Both site-specific and the generic models showed a tendency to overestimate temperatures in the late afternoon but underestimate temperature in the early morning (Fig. 3 and Fig. S1, Supplementary Material). We argued that this is due to the choice of sinusoidal variations to model day-time temperatures and exponential decay to model night-time temperatures. More complex formulations have been proposed to improve the performance of this type of model (Wilson and Barnett 1983; Eckersten 1986; Roltsch et al. 1999; Cesaraccio et al. 2001; Eccel 2010a), but these come at the expense of a larger number of parameters that need to be calibrated.

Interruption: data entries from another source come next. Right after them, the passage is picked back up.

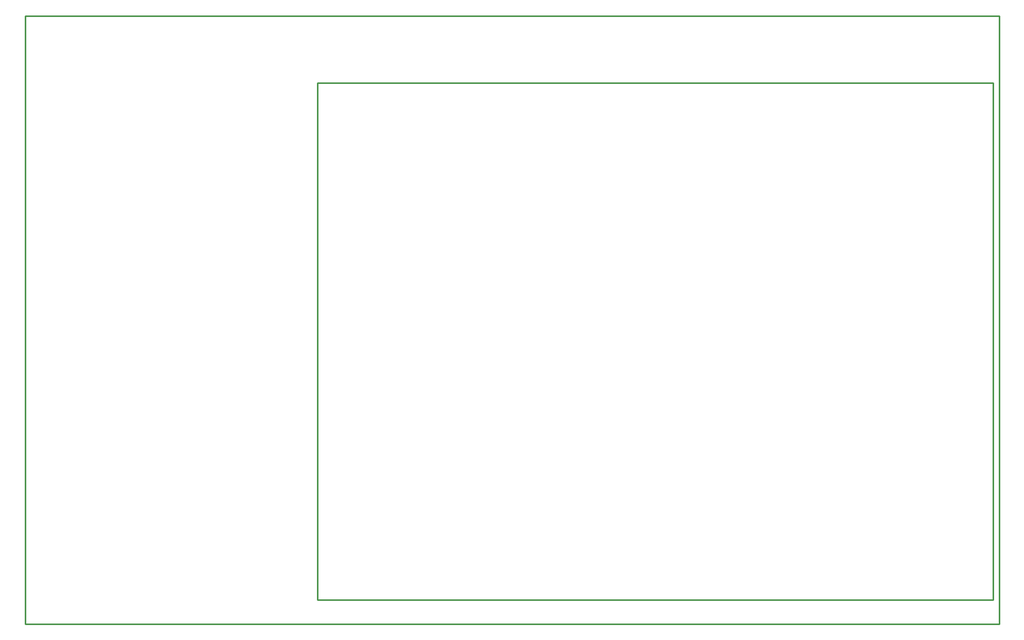
<source format=gbr>
G04 EAGLE Gerber RS-274X export*
G75*
%MOMM*%
%FSLAX34Y34*%
%LPD*%
%IN*%
%IPPOS*%
%AMOC8*
5,1,8,0,0,1.08239X$1,22.5*%
G01*
%ADD10C,0.254000*%


D10*
X0Y0D02*
X1600000Y0D01*
X1600000Y1000000D01*
X0Y1000000D01*
X0Y0D01*
X480000Y40000D02*
X1590000Y40000D01*
X1590000Y890000D01*
X480000Y890000D01*
X480000Y40000D01*
M02*

</source>
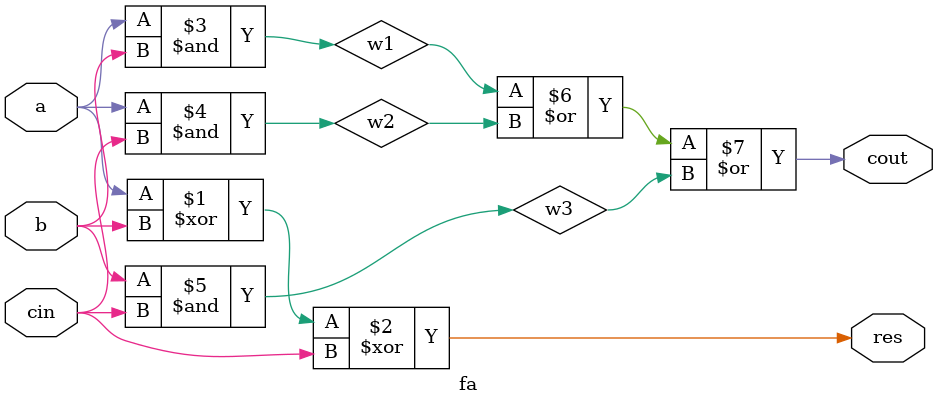
<source format=v>

module fa(
	input a,
	input b,
	input cin,
	output cout,
	output res
);

xor g0(res, a, b, cin);
wire w1, w2, w3;
and g1(w1, a, b);
and g2(w2, a, cin);
and g3(w3, b, cin);
or g4(cout, w1, w2, w3);


endmodule

</source>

Even more refined models cannot account for departures from the expected behaviour caused by synoptic disturbances (Purcell 2003) or induced by the specificities of the local topography (Cesaraccio et al. 2001). A problem often encountered in such circumstances is that T n and T x do not necessarily occur around sunrise and in the early afternoon, respectively, as usually assumed by the models (Linvill 1990). In a study carried out in the Trento region, Italy, Eccel (2010b) found that in 20% of the days, T n occurred after midday during the years 1983–2009. The analysis of the timing of \( {T}_{\mathrm{n}} \) and \( {T}_{\mathrm{x}} \) in the data used for our model calibration showed that on 27% of the days, \( {T}_{\mathrm{n}} \) does occur in the afternoon. Similarly, on 13% of the days, \( {T}_{\mathrm{x}} \) was found to occur before noon or after sunset. Unfortunately, daily temperature records do not report the time of occurrence of \( {T}_{\mathrm{n}} \) and \( {T}_{\mathrm{x}} \), implying that the problem cannot be easily resolved. Statistical or dynamic downscaling (e.g. Calanca et al. 2009; Hirschi et al. 2012a, b) could be considered to circumvent this problem, but they rely even more heavily on the availability of hourly temperature data than the current approach.

Model performance: accumulated growing degree-days

Owing to the slight but systematic overestimation of hourly temperatures by the model, estimated aGDD showed a positive bias at the end of the year. Even if not shown, this type of error is known to depend on the choice of the base temperature (T b). As pointed out by Worner (1988), a lower T b would increase the number of hours included on a given day in the computation of aGDD, resulting (in our case) in a larger compensation of the positive bias during the afternoon by the negative bias of the early morning hours. Notwithstanding, the introduction of empirical correction factors (Allen 1976; Pruess 1983) can be recommended. Our results showed a significant improvement after the application of site-specific correction factors and modest improvements after application of a generic correction factor derived from a relatively small number of sites. In both cases, the model efficiency in predicting dates corresponding to prescribed aGDD value was by and large satisfactory (0.8 for aGDD ≤ 800 °C d, 0.5 for aGDD above this threshold; cf. Table 3).

Conclusions

The ability to reliably predict phenological dates of crops and insects is of paramount importance for informing agricultural management. Many decision support systems developed for this purpose adopt accumulated growing degree-days as a basis for estimating phenological stages and require hourly temperature data on input. Despite increasing availability of temperature data at sub-daily timescales, there are still many situations in which hourly temperatures need to be derived from daily aggregated data. Models for predicting diurnal temperature variations are essential in this context. In this work, we showed that even a generic calibration of this type of model can deliver reliable inputs for assessing crop and insect phenology in space and time, opening opportunities for extending the range of application of current decision support systems.